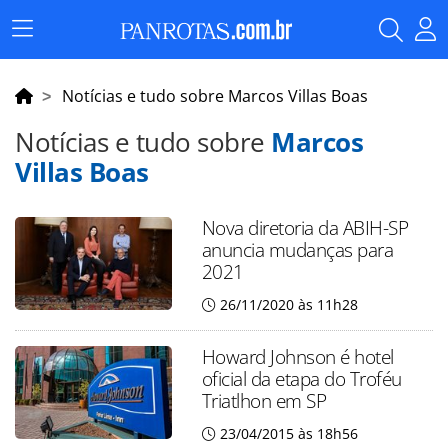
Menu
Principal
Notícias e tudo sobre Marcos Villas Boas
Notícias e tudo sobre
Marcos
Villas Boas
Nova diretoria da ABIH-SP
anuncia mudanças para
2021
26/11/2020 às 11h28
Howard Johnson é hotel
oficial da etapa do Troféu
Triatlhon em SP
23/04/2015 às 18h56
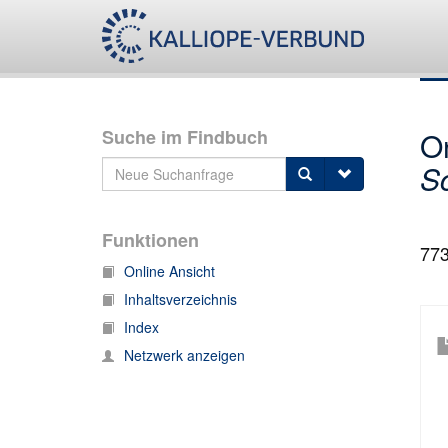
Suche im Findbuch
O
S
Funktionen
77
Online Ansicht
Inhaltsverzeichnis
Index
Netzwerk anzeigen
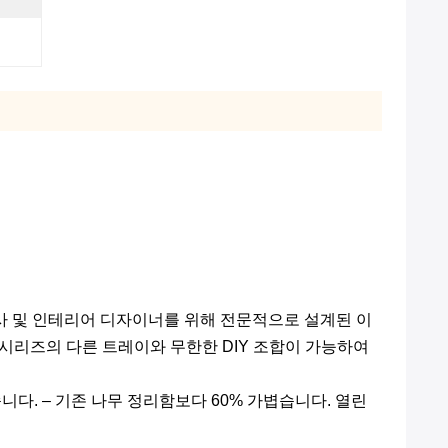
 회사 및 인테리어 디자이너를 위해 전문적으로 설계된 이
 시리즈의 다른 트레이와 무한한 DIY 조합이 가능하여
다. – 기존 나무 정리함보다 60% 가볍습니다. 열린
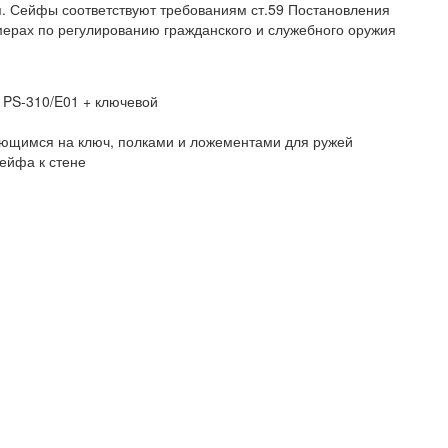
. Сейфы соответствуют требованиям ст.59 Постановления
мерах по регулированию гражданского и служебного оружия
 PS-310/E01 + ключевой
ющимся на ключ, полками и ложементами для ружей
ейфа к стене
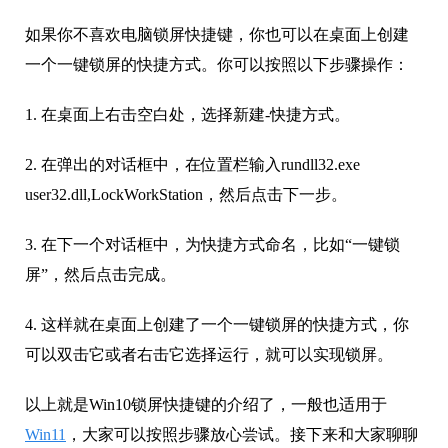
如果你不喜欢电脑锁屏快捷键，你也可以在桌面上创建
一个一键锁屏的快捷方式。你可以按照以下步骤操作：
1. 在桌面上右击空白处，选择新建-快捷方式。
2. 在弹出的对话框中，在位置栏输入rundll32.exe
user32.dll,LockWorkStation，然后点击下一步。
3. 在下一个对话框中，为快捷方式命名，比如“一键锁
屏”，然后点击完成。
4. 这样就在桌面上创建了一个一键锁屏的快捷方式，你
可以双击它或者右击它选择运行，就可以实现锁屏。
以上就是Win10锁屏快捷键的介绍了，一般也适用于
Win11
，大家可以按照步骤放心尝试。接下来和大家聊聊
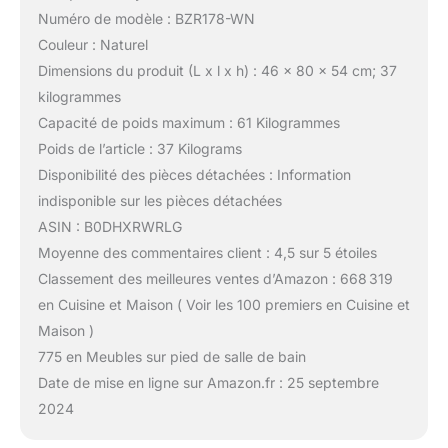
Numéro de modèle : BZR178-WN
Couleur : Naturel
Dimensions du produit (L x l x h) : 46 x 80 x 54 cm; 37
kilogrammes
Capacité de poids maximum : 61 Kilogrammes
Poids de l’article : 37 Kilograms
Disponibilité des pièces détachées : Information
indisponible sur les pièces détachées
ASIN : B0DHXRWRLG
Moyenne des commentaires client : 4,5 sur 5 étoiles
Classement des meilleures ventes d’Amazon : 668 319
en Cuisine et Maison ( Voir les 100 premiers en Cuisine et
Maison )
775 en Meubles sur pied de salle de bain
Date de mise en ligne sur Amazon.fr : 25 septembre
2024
* * *
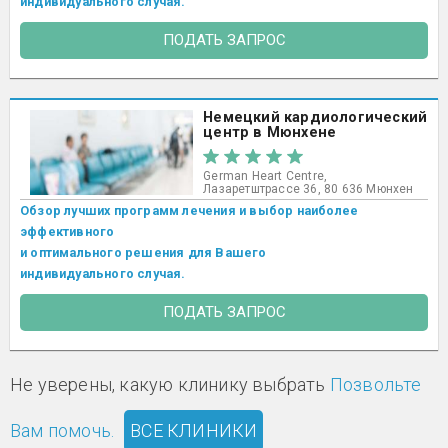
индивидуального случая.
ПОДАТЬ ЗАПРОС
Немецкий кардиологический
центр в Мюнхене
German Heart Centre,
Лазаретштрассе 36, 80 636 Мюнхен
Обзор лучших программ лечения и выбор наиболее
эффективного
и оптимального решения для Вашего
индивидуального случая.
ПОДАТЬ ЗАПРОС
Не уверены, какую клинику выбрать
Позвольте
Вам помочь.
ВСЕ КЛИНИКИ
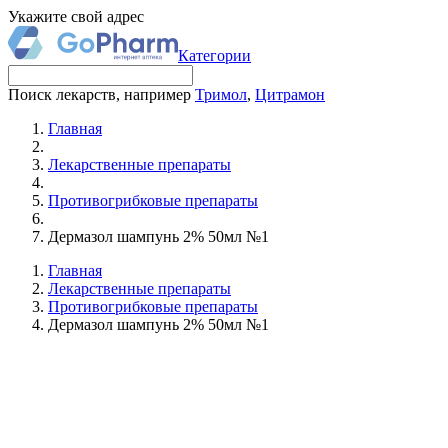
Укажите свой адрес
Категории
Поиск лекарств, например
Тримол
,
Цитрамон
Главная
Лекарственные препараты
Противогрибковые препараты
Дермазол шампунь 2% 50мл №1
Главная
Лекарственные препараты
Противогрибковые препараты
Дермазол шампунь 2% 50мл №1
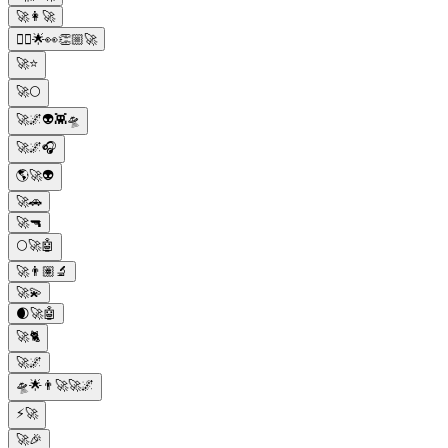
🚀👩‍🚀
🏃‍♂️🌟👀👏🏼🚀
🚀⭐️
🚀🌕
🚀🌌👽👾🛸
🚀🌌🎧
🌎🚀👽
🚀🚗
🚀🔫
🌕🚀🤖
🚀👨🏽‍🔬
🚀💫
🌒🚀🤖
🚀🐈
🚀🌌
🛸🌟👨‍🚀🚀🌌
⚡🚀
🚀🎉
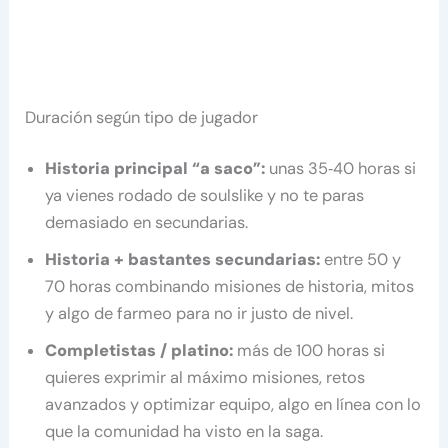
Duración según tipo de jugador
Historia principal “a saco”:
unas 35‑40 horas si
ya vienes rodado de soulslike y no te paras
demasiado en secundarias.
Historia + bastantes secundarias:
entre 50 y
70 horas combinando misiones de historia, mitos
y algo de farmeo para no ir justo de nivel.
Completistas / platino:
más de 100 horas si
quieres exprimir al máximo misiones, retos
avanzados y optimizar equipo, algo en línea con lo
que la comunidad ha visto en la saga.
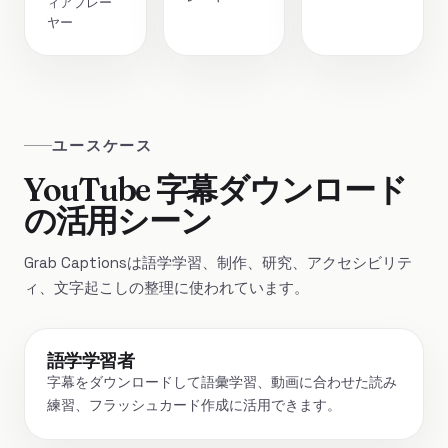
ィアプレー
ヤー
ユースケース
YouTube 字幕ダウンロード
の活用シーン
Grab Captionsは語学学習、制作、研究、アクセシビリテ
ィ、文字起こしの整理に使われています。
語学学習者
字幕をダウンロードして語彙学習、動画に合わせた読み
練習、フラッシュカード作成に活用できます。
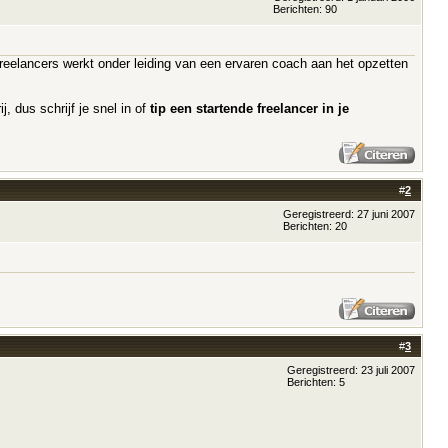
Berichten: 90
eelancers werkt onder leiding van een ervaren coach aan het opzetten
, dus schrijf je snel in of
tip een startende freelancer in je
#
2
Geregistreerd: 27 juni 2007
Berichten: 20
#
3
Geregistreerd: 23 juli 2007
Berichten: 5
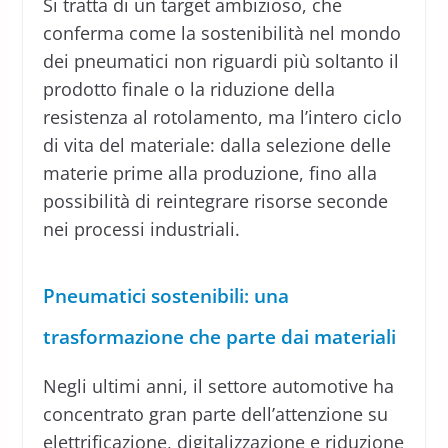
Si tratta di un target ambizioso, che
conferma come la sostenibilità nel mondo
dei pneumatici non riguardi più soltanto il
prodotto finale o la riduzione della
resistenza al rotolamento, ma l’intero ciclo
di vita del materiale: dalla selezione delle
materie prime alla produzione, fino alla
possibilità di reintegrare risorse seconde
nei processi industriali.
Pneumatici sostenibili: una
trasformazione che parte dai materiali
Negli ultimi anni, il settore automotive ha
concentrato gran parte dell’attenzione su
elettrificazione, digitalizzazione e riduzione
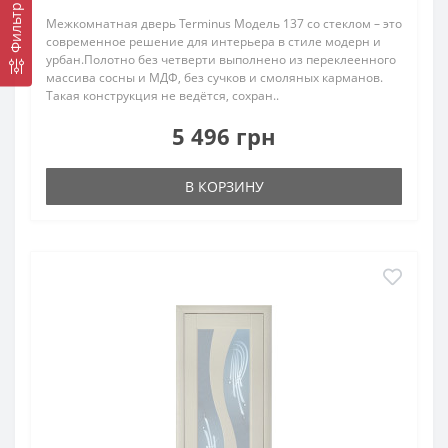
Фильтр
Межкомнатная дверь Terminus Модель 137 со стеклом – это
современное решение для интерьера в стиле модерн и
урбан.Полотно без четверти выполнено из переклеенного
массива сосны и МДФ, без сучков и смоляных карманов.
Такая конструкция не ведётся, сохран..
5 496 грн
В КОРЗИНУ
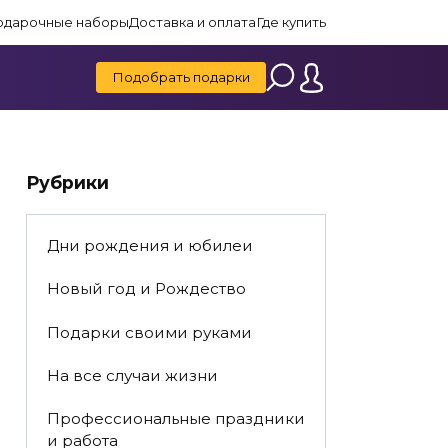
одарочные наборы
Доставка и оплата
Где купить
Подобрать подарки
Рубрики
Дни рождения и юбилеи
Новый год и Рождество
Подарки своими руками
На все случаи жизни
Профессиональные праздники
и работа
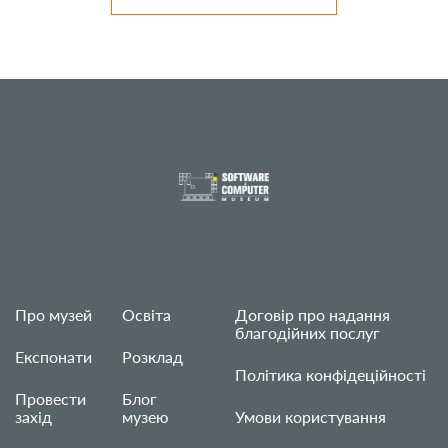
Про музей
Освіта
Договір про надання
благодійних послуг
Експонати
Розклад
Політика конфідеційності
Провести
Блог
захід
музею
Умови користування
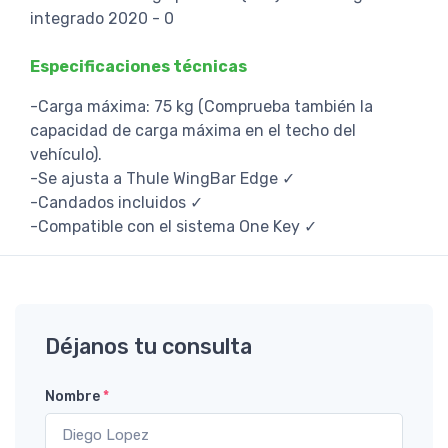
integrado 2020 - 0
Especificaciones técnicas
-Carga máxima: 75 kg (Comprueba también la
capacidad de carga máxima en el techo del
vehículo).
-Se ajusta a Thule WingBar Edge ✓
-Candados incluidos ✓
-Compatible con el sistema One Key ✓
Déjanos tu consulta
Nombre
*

= Task prompt =
In the records above, each line with the string "misiones" should be copied.

= Problem solution =
70 horas combinando misiones de historia, mitos
quieres exprimir al máximo misiones, retos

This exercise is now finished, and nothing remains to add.